→ **Textauszug**:
Letztlich war die Nacht zwar unangenehm, aber nicht kritisch. Natalya hat das natürlich erst mal anders gesehen. So hieß es doch die Kinder zu sichern und alles unter Deck nochmal besser vor Verrutschen zu schützen. Am Morgen war aber alles ausgestanden und wir konnten den Wind gut zum Weiterkommen bis Gibraltar nutzen.

→ **Aufgaben**:
**1)** Bis wohin ließ sich der Wind laut Textauszug am Morgen zum Weiterkommen nutzen?
**2)** Fasse den Textauszug in zwei Sätzen zusammen.

→ **Bereitgestellte Daten**:
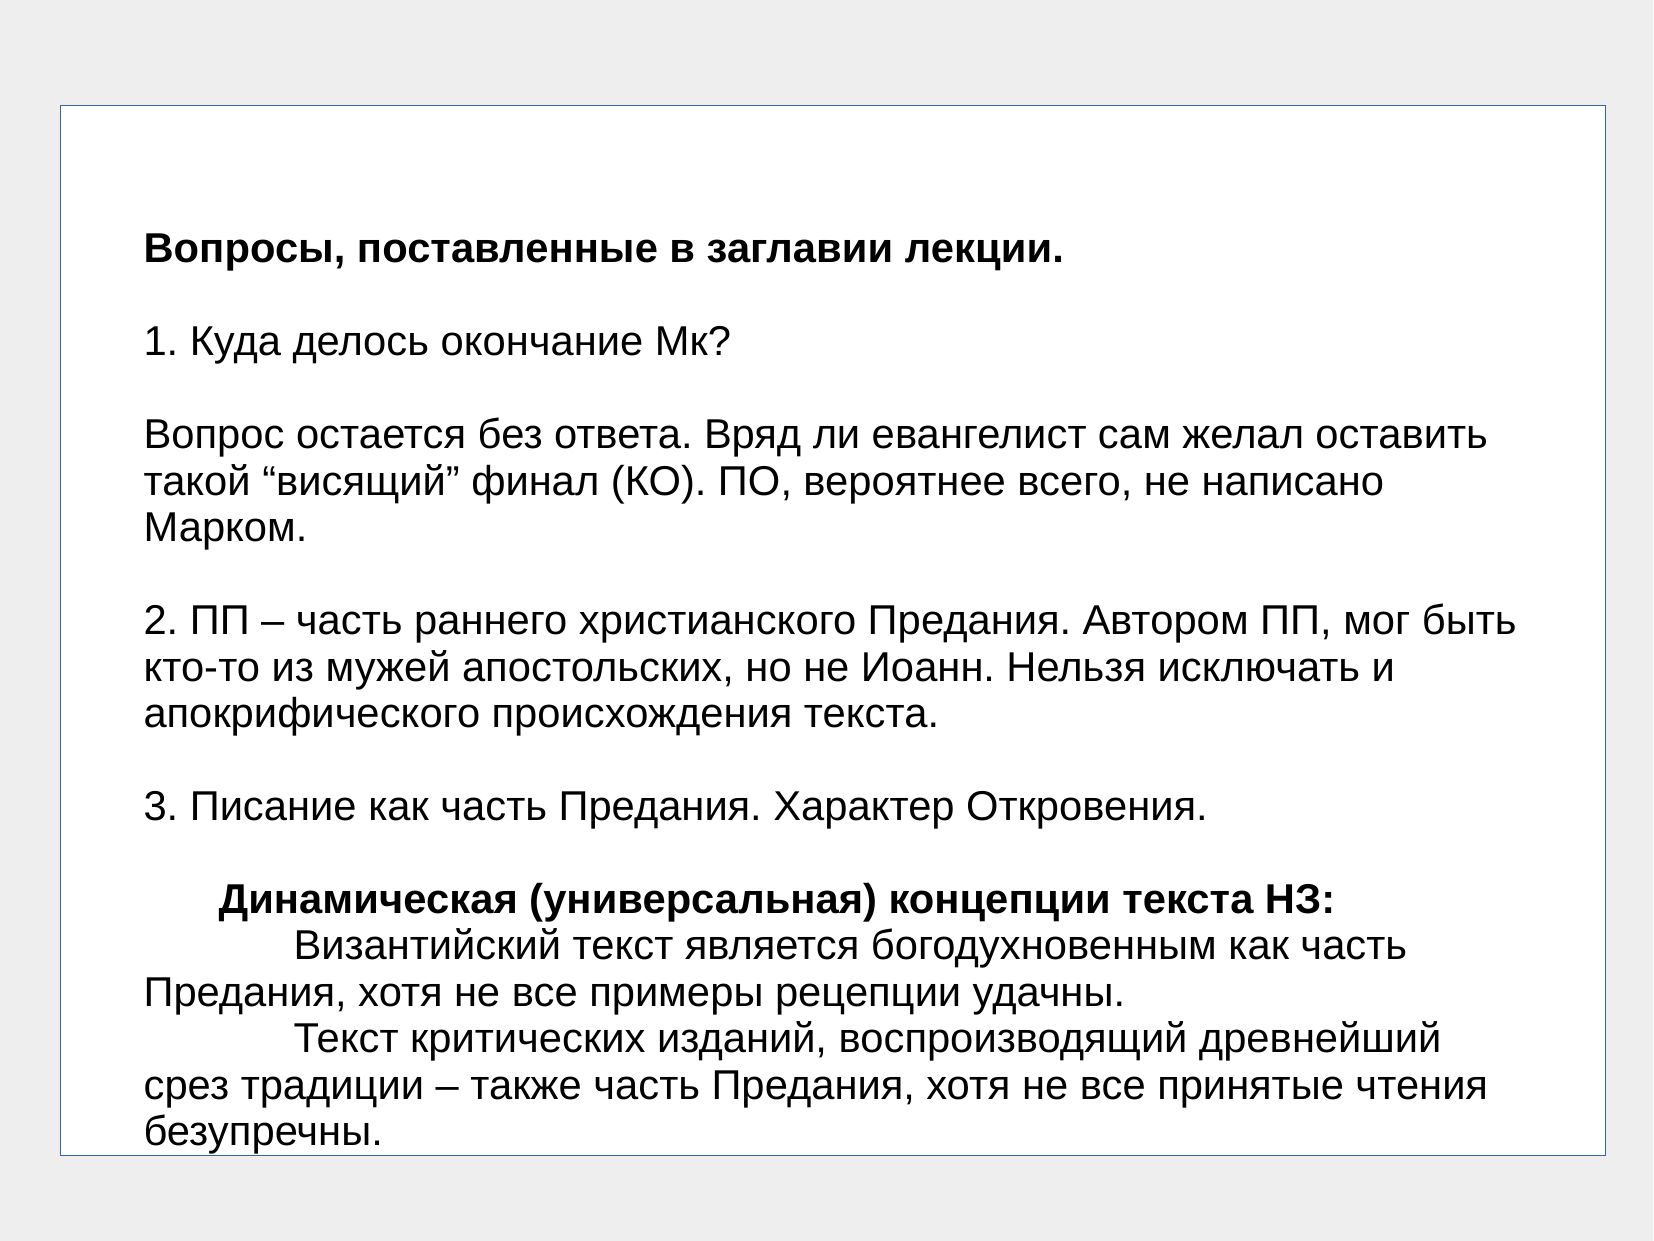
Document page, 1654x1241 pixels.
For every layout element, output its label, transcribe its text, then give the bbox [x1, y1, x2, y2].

text_box [60, 105, 1606, 1156]
subtitle Вопросы, поставленные в заглавии лекции. 1. Куда делось окончание Мк? Вопрос остается без ответа. Вряд ли евангелист сам желал оставить такой “висящий” финал (КО). ПО, вероятнее всего, не написано Марком. 2. ПП – часть раннего христианского Предания. Автором ПП, мог быть кто-то из мужей апостольских, но не Иоанн. Нельзя исключать и апокрифического происхождения текста. 3. Писание как часть Предания. Характер Откровения. Динамическая (универсальная) концепции текста НЗ: Византийский текст является богодухновенным как часть Предания, хотя не все примеры рецепции удачны. Текст критических изданий, воспроизводящий древнейший срез традиции – также часть Предания, хотя не все принятые чтения безупречны. [143, 225, 1539, 1102]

→ **Lösungen**:
**1)** Bis Gibraltar.

**2)** Die Nacht war unangenehm, aber nicht kritisch, auch wenn Natalya das zunächst anders sah; die Kinder mussten gesichert und alles unter Deck besser gegen Verrutschen geschützt werden. Am Morgen war alles ausgestanden, und der Wind ließ sich gut zum Weiterkommen bis Gibraltar nutzen.